Exercise
Every line between the top of the data below and the line with "Conservation concerns", both ends included, must be retyped exactly.

Source information
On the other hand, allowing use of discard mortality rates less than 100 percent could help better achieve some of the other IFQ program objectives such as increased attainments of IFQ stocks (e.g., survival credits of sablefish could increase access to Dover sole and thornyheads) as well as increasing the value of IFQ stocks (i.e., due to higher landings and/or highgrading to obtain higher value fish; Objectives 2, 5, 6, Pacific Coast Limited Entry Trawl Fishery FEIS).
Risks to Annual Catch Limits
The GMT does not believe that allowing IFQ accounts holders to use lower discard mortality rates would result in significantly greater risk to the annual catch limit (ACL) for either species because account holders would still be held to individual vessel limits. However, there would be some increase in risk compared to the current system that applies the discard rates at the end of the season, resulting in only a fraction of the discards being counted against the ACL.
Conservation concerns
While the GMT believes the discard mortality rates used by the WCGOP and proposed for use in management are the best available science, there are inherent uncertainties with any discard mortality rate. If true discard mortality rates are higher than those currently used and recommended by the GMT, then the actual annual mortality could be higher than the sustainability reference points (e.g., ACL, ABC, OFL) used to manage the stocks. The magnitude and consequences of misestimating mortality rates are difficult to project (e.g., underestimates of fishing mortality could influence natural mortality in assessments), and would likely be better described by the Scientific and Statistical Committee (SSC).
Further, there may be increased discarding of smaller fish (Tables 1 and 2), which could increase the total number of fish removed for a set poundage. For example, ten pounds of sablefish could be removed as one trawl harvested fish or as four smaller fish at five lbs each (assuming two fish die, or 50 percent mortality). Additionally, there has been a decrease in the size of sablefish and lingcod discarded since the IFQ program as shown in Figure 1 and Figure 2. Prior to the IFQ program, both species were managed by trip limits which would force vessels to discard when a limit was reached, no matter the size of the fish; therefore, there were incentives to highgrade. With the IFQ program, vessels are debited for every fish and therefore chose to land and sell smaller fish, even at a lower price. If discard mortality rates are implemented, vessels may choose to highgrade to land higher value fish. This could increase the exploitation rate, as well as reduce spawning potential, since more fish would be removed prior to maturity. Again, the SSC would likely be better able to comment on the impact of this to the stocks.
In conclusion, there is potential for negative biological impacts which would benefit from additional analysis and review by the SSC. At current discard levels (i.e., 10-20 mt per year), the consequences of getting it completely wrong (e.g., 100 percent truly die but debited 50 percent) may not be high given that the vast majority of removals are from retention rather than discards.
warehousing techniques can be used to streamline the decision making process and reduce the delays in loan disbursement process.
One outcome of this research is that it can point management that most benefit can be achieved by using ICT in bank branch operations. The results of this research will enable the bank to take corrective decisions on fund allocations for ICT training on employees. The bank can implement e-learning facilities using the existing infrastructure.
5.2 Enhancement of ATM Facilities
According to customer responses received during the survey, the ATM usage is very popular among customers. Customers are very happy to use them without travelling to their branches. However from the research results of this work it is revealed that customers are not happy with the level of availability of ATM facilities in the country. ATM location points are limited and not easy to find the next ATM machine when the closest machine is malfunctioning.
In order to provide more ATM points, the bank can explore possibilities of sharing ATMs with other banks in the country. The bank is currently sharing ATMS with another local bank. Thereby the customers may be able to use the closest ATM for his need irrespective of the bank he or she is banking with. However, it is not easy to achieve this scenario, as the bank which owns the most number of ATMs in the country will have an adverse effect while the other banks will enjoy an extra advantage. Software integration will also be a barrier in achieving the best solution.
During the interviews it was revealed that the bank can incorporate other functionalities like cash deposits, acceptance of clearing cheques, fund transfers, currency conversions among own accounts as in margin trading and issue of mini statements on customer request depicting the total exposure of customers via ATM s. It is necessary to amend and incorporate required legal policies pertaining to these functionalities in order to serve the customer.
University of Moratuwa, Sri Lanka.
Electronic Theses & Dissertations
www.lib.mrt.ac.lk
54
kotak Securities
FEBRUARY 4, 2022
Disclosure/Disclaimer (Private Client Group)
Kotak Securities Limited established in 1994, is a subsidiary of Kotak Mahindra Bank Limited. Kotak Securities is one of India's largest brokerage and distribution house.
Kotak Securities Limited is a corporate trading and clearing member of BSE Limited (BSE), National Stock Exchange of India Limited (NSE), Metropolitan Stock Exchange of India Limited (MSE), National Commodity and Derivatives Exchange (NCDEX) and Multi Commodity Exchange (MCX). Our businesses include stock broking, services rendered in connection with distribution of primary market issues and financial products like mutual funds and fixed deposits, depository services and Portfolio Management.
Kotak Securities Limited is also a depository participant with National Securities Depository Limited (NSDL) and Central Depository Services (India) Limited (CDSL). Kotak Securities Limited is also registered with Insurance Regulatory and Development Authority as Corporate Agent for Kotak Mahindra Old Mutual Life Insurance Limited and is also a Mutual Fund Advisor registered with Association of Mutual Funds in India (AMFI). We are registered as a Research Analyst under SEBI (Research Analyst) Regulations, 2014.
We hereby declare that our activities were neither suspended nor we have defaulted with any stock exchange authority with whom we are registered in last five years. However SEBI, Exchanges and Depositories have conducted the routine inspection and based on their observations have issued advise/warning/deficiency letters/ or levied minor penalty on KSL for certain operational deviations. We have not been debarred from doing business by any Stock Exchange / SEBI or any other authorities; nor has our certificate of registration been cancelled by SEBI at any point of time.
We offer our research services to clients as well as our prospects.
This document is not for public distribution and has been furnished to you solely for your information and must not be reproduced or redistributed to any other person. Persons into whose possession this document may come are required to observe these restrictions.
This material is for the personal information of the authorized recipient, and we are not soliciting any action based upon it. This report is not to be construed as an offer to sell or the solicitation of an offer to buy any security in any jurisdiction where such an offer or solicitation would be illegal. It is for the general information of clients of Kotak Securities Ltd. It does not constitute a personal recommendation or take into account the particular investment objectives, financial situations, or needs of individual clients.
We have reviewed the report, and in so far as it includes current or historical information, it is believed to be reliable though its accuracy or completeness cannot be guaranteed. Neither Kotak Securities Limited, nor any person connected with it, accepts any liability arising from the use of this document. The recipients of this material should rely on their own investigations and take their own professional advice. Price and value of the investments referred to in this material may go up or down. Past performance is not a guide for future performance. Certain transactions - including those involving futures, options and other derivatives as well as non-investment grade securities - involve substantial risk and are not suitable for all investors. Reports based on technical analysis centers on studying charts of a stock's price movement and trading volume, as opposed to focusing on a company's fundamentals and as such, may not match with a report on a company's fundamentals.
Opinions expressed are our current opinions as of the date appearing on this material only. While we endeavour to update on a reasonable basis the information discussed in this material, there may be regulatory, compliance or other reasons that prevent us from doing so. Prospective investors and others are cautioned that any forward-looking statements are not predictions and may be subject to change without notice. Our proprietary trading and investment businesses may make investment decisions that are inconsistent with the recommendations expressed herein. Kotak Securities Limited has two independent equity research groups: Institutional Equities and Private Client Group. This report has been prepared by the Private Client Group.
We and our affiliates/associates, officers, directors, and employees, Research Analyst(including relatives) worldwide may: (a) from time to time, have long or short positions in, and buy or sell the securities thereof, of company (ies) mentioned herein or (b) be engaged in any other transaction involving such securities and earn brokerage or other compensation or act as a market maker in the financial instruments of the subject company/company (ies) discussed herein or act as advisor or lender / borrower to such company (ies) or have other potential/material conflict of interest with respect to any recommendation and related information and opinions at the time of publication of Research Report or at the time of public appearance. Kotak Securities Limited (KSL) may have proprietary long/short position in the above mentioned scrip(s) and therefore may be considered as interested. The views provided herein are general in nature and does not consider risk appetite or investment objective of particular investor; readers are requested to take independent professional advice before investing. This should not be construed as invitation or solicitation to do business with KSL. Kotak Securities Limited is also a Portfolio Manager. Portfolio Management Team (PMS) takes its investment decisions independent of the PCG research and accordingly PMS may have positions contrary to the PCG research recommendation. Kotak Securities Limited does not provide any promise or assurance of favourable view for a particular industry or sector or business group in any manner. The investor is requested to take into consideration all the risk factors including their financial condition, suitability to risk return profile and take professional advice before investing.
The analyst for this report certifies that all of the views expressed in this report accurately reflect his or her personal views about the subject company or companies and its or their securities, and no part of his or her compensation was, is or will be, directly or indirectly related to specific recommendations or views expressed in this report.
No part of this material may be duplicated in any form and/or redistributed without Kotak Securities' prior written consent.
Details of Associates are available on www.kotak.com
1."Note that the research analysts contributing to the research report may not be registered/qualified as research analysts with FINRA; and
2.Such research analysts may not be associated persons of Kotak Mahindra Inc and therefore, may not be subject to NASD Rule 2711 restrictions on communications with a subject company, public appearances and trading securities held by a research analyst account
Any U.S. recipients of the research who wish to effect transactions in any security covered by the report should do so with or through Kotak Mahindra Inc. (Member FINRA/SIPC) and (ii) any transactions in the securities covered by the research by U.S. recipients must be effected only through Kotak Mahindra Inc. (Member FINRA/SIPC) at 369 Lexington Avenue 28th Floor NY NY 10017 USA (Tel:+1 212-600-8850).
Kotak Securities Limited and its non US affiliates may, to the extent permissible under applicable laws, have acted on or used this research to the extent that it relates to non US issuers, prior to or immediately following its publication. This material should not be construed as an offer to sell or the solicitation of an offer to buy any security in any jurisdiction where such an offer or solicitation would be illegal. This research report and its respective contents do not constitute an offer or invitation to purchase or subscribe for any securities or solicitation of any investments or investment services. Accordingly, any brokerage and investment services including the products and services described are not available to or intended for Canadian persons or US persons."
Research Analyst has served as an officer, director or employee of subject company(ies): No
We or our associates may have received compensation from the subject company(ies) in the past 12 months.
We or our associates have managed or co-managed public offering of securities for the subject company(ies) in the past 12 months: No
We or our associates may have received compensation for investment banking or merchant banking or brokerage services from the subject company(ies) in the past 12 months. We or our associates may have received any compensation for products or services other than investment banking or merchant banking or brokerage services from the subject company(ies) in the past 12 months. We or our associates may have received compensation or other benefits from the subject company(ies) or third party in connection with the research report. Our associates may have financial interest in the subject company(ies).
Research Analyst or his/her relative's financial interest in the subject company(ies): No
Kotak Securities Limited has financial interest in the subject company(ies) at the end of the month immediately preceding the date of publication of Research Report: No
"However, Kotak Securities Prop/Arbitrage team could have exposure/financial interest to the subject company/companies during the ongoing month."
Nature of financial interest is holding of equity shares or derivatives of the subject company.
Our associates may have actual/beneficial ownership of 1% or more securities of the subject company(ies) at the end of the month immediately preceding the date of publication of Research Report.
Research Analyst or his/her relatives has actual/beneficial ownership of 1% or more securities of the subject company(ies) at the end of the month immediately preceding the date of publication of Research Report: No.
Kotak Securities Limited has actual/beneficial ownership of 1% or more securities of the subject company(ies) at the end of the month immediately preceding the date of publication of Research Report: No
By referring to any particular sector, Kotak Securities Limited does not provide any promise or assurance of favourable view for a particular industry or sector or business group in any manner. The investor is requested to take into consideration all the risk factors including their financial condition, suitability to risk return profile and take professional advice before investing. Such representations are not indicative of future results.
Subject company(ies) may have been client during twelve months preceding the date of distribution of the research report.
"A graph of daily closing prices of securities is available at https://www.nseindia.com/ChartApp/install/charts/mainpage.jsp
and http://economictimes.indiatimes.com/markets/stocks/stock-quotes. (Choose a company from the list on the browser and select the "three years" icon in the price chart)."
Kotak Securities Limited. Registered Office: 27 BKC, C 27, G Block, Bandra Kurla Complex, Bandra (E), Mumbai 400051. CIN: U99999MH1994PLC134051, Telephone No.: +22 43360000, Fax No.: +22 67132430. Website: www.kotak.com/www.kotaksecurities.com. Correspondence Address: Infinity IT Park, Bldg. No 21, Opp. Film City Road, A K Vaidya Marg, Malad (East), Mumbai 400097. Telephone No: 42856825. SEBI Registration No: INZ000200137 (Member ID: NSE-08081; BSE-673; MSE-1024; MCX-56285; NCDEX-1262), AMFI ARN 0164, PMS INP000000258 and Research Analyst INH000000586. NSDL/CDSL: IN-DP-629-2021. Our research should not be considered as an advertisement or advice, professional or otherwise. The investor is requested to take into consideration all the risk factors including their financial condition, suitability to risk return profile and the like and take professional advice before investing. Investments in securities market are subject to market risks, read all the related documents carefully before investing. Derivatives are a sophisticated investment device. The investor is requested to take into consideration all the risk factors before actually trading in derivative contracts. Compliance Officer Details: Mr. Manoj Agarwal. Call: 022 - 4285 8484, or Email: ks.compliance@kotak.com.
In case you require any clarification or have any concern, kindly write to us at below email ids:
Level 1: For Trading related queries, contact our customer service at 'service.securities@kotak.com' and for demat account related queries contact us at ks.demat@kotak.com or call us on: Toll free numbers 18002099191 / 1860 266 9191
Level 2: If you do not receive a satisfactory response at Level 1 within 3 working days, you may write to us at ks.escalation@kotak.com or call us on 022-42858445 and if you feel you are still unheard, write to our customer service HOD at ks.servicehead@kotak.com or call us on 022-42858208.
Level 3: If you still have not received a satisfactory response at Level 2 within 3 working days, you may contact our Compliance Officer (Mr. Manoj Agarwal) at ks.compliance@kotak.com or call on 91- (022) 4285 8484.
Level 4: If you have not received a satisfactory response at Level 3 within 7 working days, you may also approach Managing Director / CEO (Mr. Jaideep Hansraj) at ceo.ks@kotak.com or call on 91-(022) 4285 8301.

Solution to this problem
On the other hand, allowing use of discard mortality rates less than 100 percent could help better achieve some of the other IFQ program objectives such as increased attainments of IFQ stocks (e.g., survival credits of sablefish could increase access to Dover sole and thornyheads) as well as increasing the value of IFQ stocks (i.e., due to higher landings and/or highgrading to obtain higher value fish; Objectives 2, 5, 6, Pacific Coast Limited Entry Trawl Fishery FEIS).
Risks to Annual Catch Limits
The GMT does not believe that allowing IFQ accounts holders to use lower discard mortality rates would result in significantly greater risk to the annual catch limit (ACL) for either species because account holders would still be held to individual vessel limits. However, there would be some increase in risk compared to the current system that applies the discard rates at the end of the season, resulting in only a fraction of the discards being counted against the ACL.
Conservation concerns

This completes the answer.